Im Kirschgarten des Schulmeisters

Der Berliner Kolumnist Max Goldt las im Theater Gessnerallee aus seiner neuen Textsammlung "Der Krapfen auf dem Sims".

Das Vorwort zu dem frühen Max-Goldt-Buch "Quitten für die Menschen zwischen Emden und Zittau" bezeichnet den Berliner Autor als "liebenswerten Pfiffikus und Zweifler". Nun ja. Nicht dass das inhaltlich unbedingt falsch wäre, aber es klingt doch ein wenig nach Unterbewertung. Max Goldt ist Perfektionist, oder besser: Bei Max Goldts Auftritten drängt sich dem Zuseher die Idee auf, Goldt müsse wohl Perfektionist sein.

Das Entstehen dieses Eindrucks ist leicht begründet. Goldts Texte sind gut. Sehr gut sogar. Die ganze Welt kommt darin vor, sie wird auf assoziative, sprunghafte und doch bemerkenswert unhastige Weise durchwandert, Begriffe tauchen auf und verschwinden wieder, einige - wie etwa "Art Stylist" als Coiffeur-Selbstbezeichnung - werden in ihrer Lächerlichkeit entblösst, andere netterweise einfach erklärt. Oft äussert Goldt Meinungen, noch öfter relativiert er sie wieder. Insgesamt kann man so den Makrokosmos eines anscheinend überaus umtriebigen Beobachters erforschen, eines überdurchschnittlich, um nicht zu sagen herausragend intelligenten und begabten Glossisten, der sich, zwischen Humanismus und Arroganz zerrissen, meist für die Menschlichkeit entscheidet. In den wahnwitzig verschnörkelten Sätzen seiner Alltagsbeobachtungen steckt eine Riesenladung Substanz, die weit über das hemmungslos geistreiche Kommentieren der Welt hinausgeht.

Was den Eindruck von Perfektionismus perfekt macht, ist Goldts Vortragsweise. Er liest seine eigenen Texte vorwiegend im Tonfall eines Märchenonkels. Relativ stoisch stapft er durch den verwilderten Kirschgarten seiner Grotesken, ohne sein schauspielerisches Talent zu verleugnen.

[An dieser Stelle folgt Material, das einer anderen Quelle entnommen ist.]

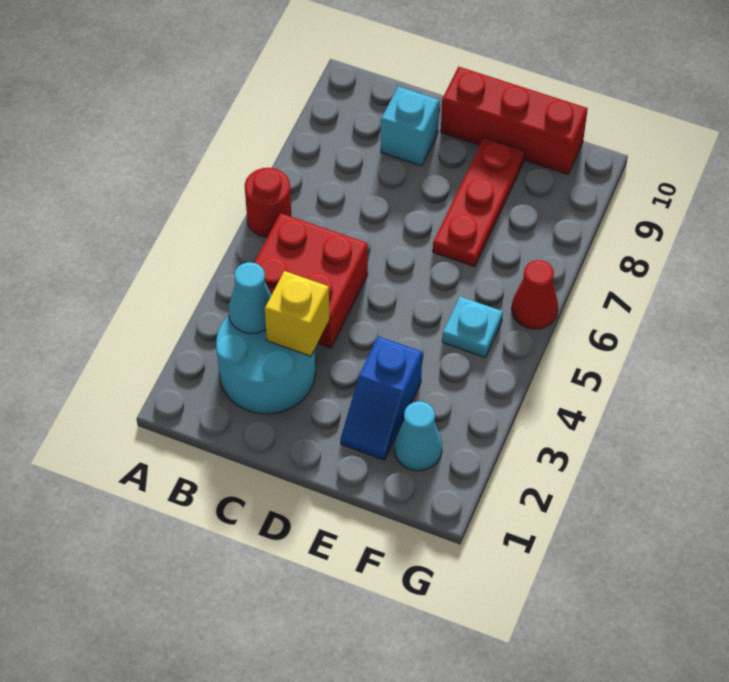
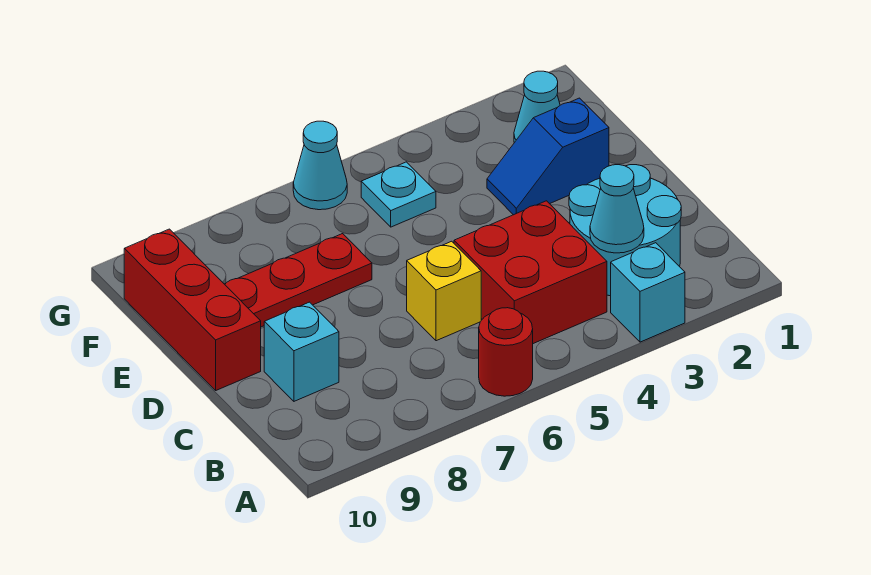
none -> cyan brick A3 level 1
yellow brick C3 level 2 -> yellow brick C6 level 1
blue slope E2:E3 level 1 top 3 -> blue slope E2:E3 level 1 top 2
red cone G6 level 1 -> cyan cone G6 level 1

An den korrekten Stellen verändert sich die Stimme, und auch die linke Hand schwingt nicht mehr locker-musisch über die Tischplatte, sondern trippelt nervös oder plumpst jäh herab. Wenn er Briefschreiber entlarvt, die als Begrüssungsfloskel nach viertelstündigem Sinnieren doch nur ein "unsouveränes, läppisches und unsicher wirkendes Hallo" zu Stande bringen, dann klingen diese fünf Buchstaben tatsächlich genau so. Er spricht von den "damaligen Menschen", die in den 70er-Jahren Glasflächen mit geheimnisvollen Raubvogelaufklebern versehen hätten, und im Klang dieser zwei Worte steckt alle erdenkliche Verwunderung über eine seltsame, ausgestorbene Spezies.

Aber genug der Details. Goldt ist witzig, Goldt ist unglaublich komisch, der Rezensent hat bereits nach fünf Minuten Lesung seinen Kaugummi vor Lachen verschluckt; Goldt ist fähig, in der Zugabe Sätze aus einem BBC-Deutschlehrbuch - "Ist das die Fabrik? Nein, das ist der Bahnhof." - in eine dadaistische Dämonie zu verwandeln. Goldt ist aber auch, und das macht wohl einen Gutteil seiner Faszination aus, ein beamtenhafter Verwalter seiner genialischen Exkurse. Er scheut sich nicht vor dem Gebrauch des Schulmeisterlichen, wenn ihm etwas wirklich so ernst ist wie seine Sorge um den schlechten Zustand der Sprache oder seine Verachtung für längst mehrheitsfähig gewordenen, selbstgefällig unkorrekten medialen Zynismus. Bei aller Blumigkeit ist da ein Streben nach Ordnung zu erkennen, Goldt scheint, um das Gute zu ermöglichen, zu vielem bereit, auch zur Zähmung seines eigenen wilden Geistes.

Diese Haltung ist auf Grenzen angewiesen. Am Schluss seiner Lesung geht Goldt für die letzte Verbeugung ganz nah zum Publikum, so nah, dass er den ausgeleuchteten Teil der Bühne verlässt, und sein Gesicht unsichtbar bleibt. Zweifellos ein kitschiges Bild, aber in solchen Momenten wie auch beim anschliessenden rituellen Signieren - Goldt lächelt, fragt nach dem jeweiligen Namen, unterschreibt, sagt freundlich "Bitte sehr" und "Auf Wiedersehen" - steht die Ahnung im Raum, dass der Perfektionismus unter anderem eine sehr einsame Dimension hat.